Se volvió para seguir una conversación entre Holden y el guía. Los dedos de Holden seguían la red de tuberías de latón que cubrían las chimeneas, y acabaron en una llave de paso justo encima de la caldera. Dever asintió con seriedad y dijo:
—Para reservar el calor residual de las chimeneas, para eso son las tuberías. —Y se embarcó en un monólogo lleno de graves profecías de desastres si la llave se cerrase y las tuberías ardiesen hasta quedarse secas, y de cómo Traveller había ignorado el consejo de sus ingenieros sobre ese peligro, todo para hacer que los motores fuesen más eficientes…
Y así más, durante un rato largo, deprimente y sombrío. Los franceses escondían los bostezos tras las manos de perfecta manicura. Y yo… yo sólo tenía ojos para Françoise. Examiné la suave curva de su espalda, el movimiento silencioso de sus manos sobre el parasol plegado, y me pregunté de manera ingenua —aunque poco científicamente— ¡si, en el interior de su amable exterior como un termo de Dewar, podría arder una llama de deseo que yo pudiera encender!
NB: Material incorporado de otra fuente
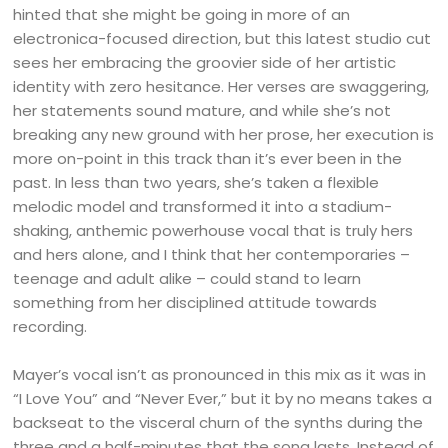
hinted that she might be going in more of an
electronica-focused direction, but this latest studio cut
sees her embracing the groovier side of her artistic
identity with zero hesitance. Her verses are swaggering,
her statements sound mature, and while she’s not
breaking any new ground with her prose, her execution is
more on-point in this track than it’s ever been in the
past. In less than two years, she’s taken a flexible
melodic model and transformed it into a stadium-
shaking, anthemic powerhouse vocal that is truly hers
and hers alone, and I think that her contemporaries –
teenage and adult alike – could stand to learn
something from her disciplined attitude towards
recording.
Mayer’s vocal isn’t as pronounced in this mix as it was in
“I Love You” and “Never Ever,” but it by no means takes a
backseat to the visceral churn of the synths during the
three and a half-minutes that the song lasts. Instead of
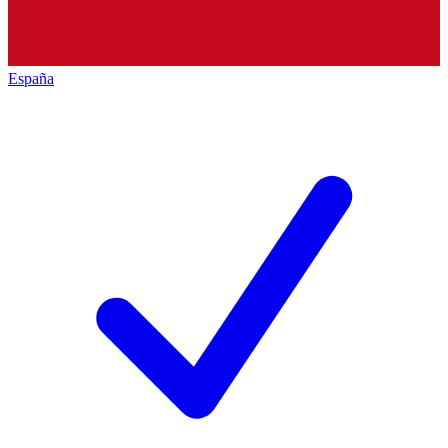
España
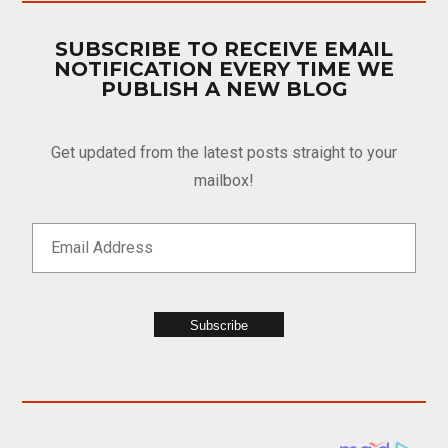
SUBSCRIBE TO RECEIVE EMAIL
NOTIFICATION EVERY TIME WE
PUBLISH A NEW BLOG
Get updated from the latest posts straight to your
mailbox!
Subscribe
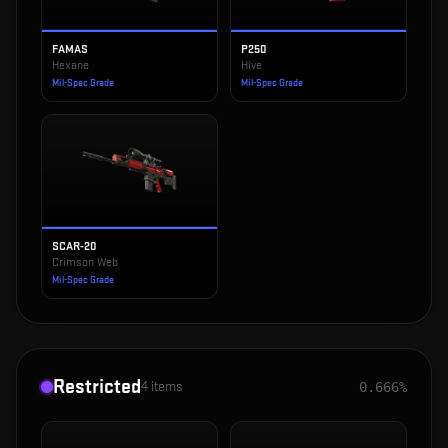
FAMAS
P250
Hexane
Hive
Mil-Spec Grade
Mil-Spec Grade
SCAR-20
Crimson Web
Mil-Spec Grade
Restricted
4
items
0.666%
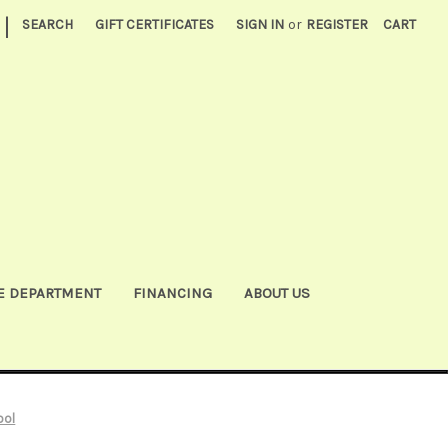
|
SEARCH
GIFT CERTIFICATES
SIGN IN
or
REGISTER
CART
E DEPARTMENT
FINANCING
ABOUT US
ool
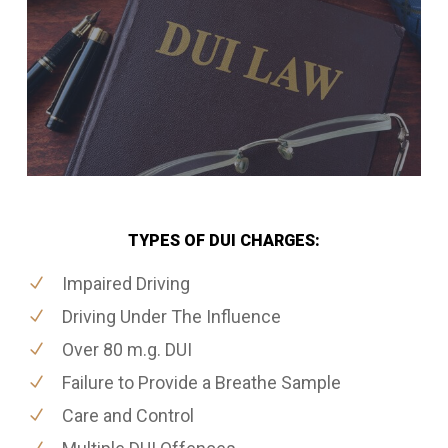
TYPES OF DUI CHARGES:
Impaired Driving
Driving Under The Influence
Over 80 m.g. DUI
Failure to Provide a Breathe Sample
Care and Control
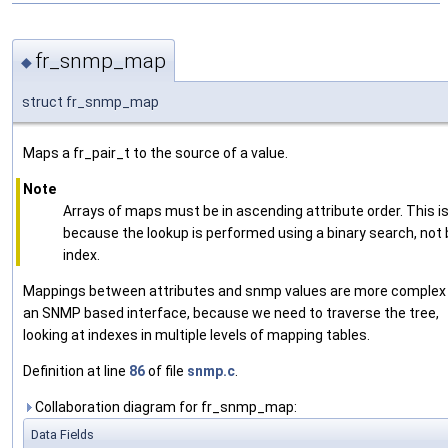
fr_snmp_map
◆
struct fr_snmp_map
Maps a fr_pair_t to the source of a value.
Note
Arrays of maps must be in ascending attribute order. This i
because the lookup is performed using a binary search, not 
index.
Mappings between attributes and snmp values are more complex 
an SNMP based interface, because we need to traverse the tree,
looking at indexes in multiple levels of mapping tables.
Definition at line
86
of file
snmp.c
.
Collaboration diagram for fr_snmp_map:
Data Fields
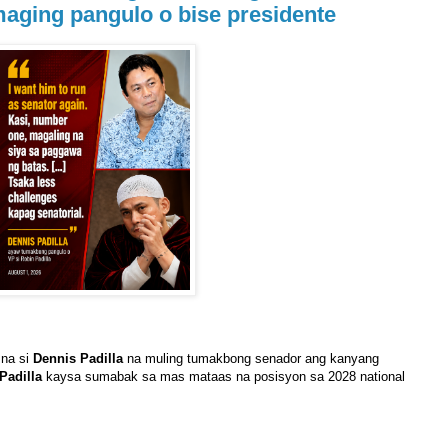
maging pangulo o bise presidente
 na si
Dennis Padilla
na muling tumakbong senador ang kanyang
Padilla
kaysa sumabak sa mas mataas na posisyon sa 2028 national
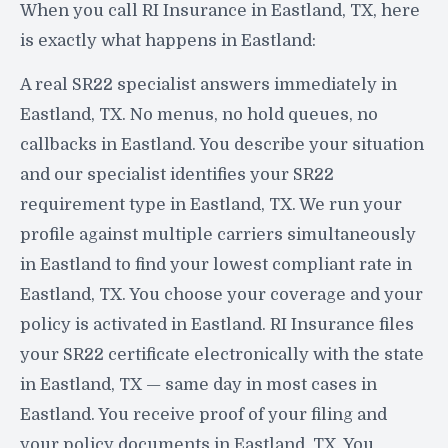
When you call RI Insurance in Eastland, TX, here
is exactly what happens in Eastland:
A real SR22 specialist answers immediately in
Eastland, TX. No menus, no hold queues, no
callbacks in Eastland. You describe your situation
and our specialist identifies your SR22
requirement type in Eastland, TX. We run your
profile against multiple carriers simultaneously
in Eastland to find your lowest compliant rate in
Eastland, TX. You choose your coverage and your
policy is activated in Eastland. RI Insurance files
your SR22 certificate electronically with the state
in Eastland, TX — same day in most cases in
Eastland. You receive proof of your filing and
your policy documents in Eastland, TX. You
Finalmente acabó el tour, para mi tranquilidad, y nos condujeron al casco exterior del Príncipe Alberto . Pero en lugar de regresar al suelo, nos encontramos subiendo por una espectacular pasarela hasta las cubiertas de pasajeros de la nave. Los escalones eran paneles de hierro de apenas un pie de ancho —bien moldeados, con el nombre de la fundición fabricante rodeado de una delicada filigrana—, y la pasarela estaba unida con seguridad al casco blanco. El paisaje belga se abría a nuestro alrededor, y yo podía ver como en una miniatura las festividades que todavía seguían en bares y tabernas de la ciudad provisional; cuando miré hacia abajo vi caras como otras tantas monedas vueltas hacia arriba e iluminadas por el asombro. Pero no sentí vértigo, porque un tubo de vidrio cubría con seguridad aquella precaria pasarela, excluyendo incluso el viento que debía correr con fuerza a esa altura.